### [Supplied passage]

* begin *

The other way to get out of this problem is to learn how to value games as a trader, but that requires a lot of time investment.

Describe a solution

My proposal is to create a BarterValue for every game. While these values can be calculated by many machine learning approaches, my initial proposal is applying a simple Logistic Regression algorithm. Initial design can be found below:

  • We use the features of the game, such as number of wish listed, number of tradeables, current steam price, lowest ever price, was ever given away, steam rating, steam review count, etc.
    • This list can be improved by including grey market prices.
  • We also use the trader features, such as number of completed offers, number of received and declined offers, number of sent and declined offers

For sake of simplicity I will use only 2 values per game in my description nW (number of wishlist) and nT (number of tradeable) and 2 values per trader nS (number of sent offers) and nR (number of received offers).

The assumption we follow is if user A offered game X for game Y to user B and the offer is accepted we interpret that as:

  • User A says Value(X)>=Value(Y), since they offered the trade
  • User B says Value(Y)>=Value(X), since they accepted the trade

On the other hand, if user A offered game W for game Z to user B and the offer is rejected we interpret that as:

  • User A says Value(W)>=Value(Z), since they offered the trade
  • User B says Value(Z)<Value(W), since they rejected the trade

With these assumptions we create data rows as

nS(A),nR(A), nW(X), nT(X),nS(B),nR(B), nW(Y), nT(Y) -> TRUE
nS(B),nR(B), nW(Y), nT(Y),nS(A),nR(A), nW(X), nT(X) -> TRUE
nS(A),nR(A), nW(W), nT(W),nS(B),nR(B), nW(Z), nT(Z) -> TRUE
nS(B),nR(B), nW(Z), nT(Z),nS(A),nR(A), nW(W), nT(W) -> FALSE

We then run a simple logistic regression. Just to give the equations for the rejected trade above:

sig(C0+C1s*nS(A)+C2s*nR(A)+C3s*nW(W)+c4s*nT(W)- C1r*nS(B)-C2r* nR(B)-C3r*nW(Z)-C4r*nT(Z)) =1
sig(C0+C1s*nS(B)+C2s*nR(B)+C3s*nW(Z)+c4s*nT(Z)- C1r*nS(A)-C2r* nR(A)-C3r*nW(W)-C4r*nT(W)) =0

In the equation above C1s is the coefficient assigned to number of sent offers for the sender, and C1r is the coefficient for the offers sent for the receiver. Since we want those coefficients to be almost the same, we can add a regularization step to make sure they dont drift too far apart.

As soon as we have our logistic regression trained and we have the coefficients, we can easily calculate the value of a game by using its features. For example the value of game X will become: C2*nW(X)+C3*nT(X)

Having this feature would not only help people make easier evaluations, but also it can be used to generate most fair offers on BarterVG automatically.

Examples of similar features

Similar approaches have been used for predicting real estate prices.

osmanyucel avatar Apr 15 '21 21:04 osmanyucel

I had a similar idea: using machine learning, predict how likely a proposed trade is going to be accepted. The problem for that though, is there is no historical game data with past trades. Meaning the value/properties of a game in a past trade can be changed by now.

* end *

### [Given material]

* begin *

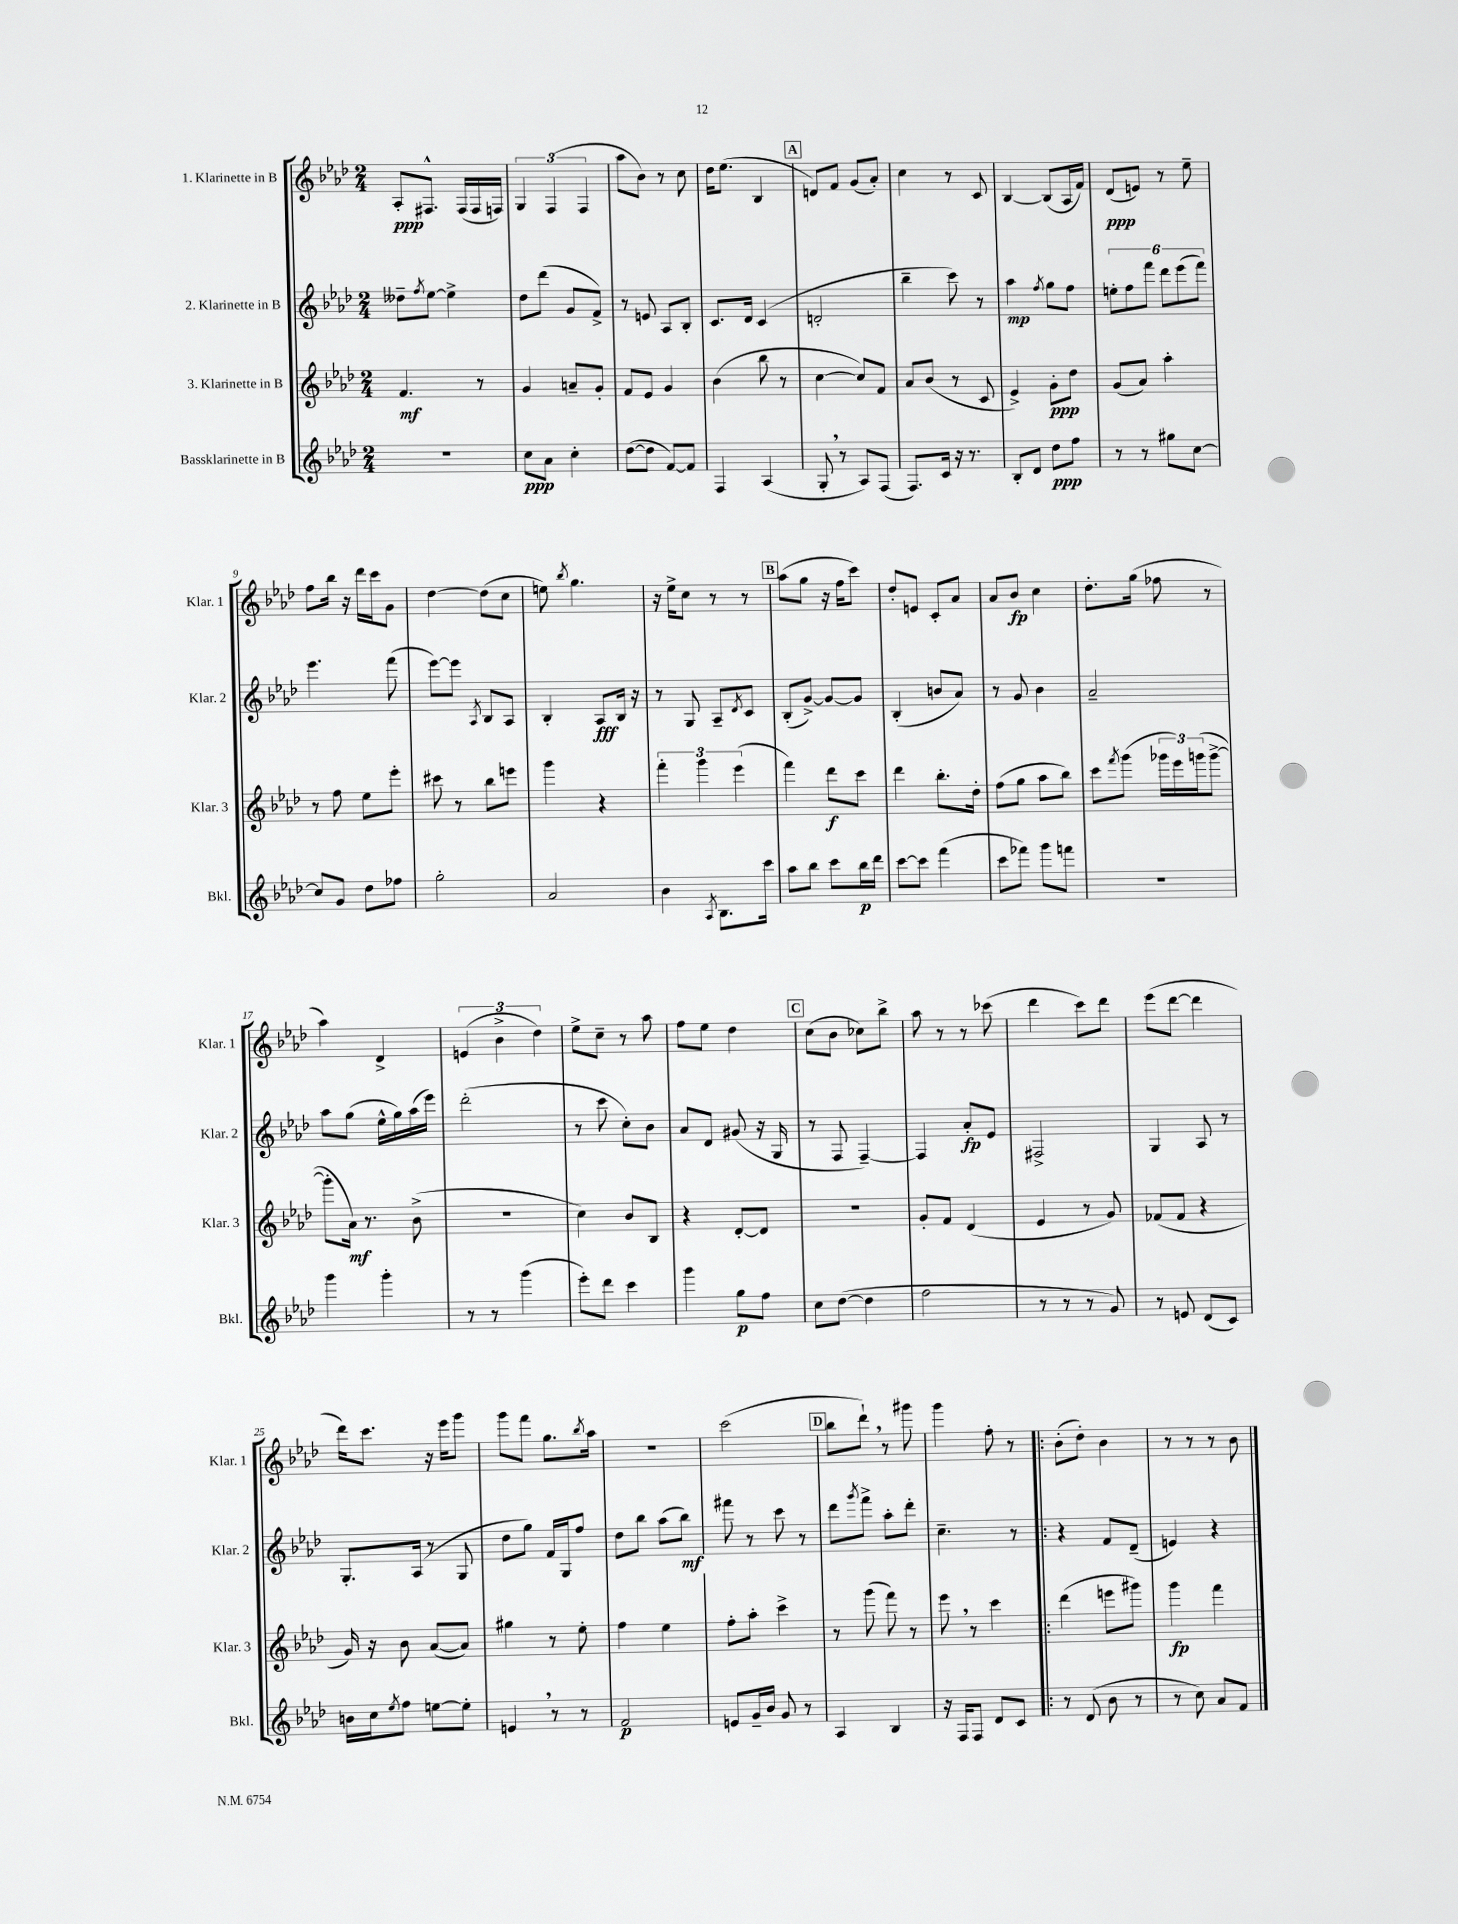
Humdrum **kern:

* end *

### [What is required]
From the BarterValue thread above, return word for word the stretch that begins at "osmanyucel avatar Apr" and stops after "changed by now.".

### [Solution]
osmanyucel avatar Apr 15 '21 21:04 osmanyucel

I had a similar idea: using machine learning, predict how likely a proposed trade is going to be accepted. The problem for that though, is there is no historical game data with past trades. Meaning the value/properties of a game in a past trade can be changed by now.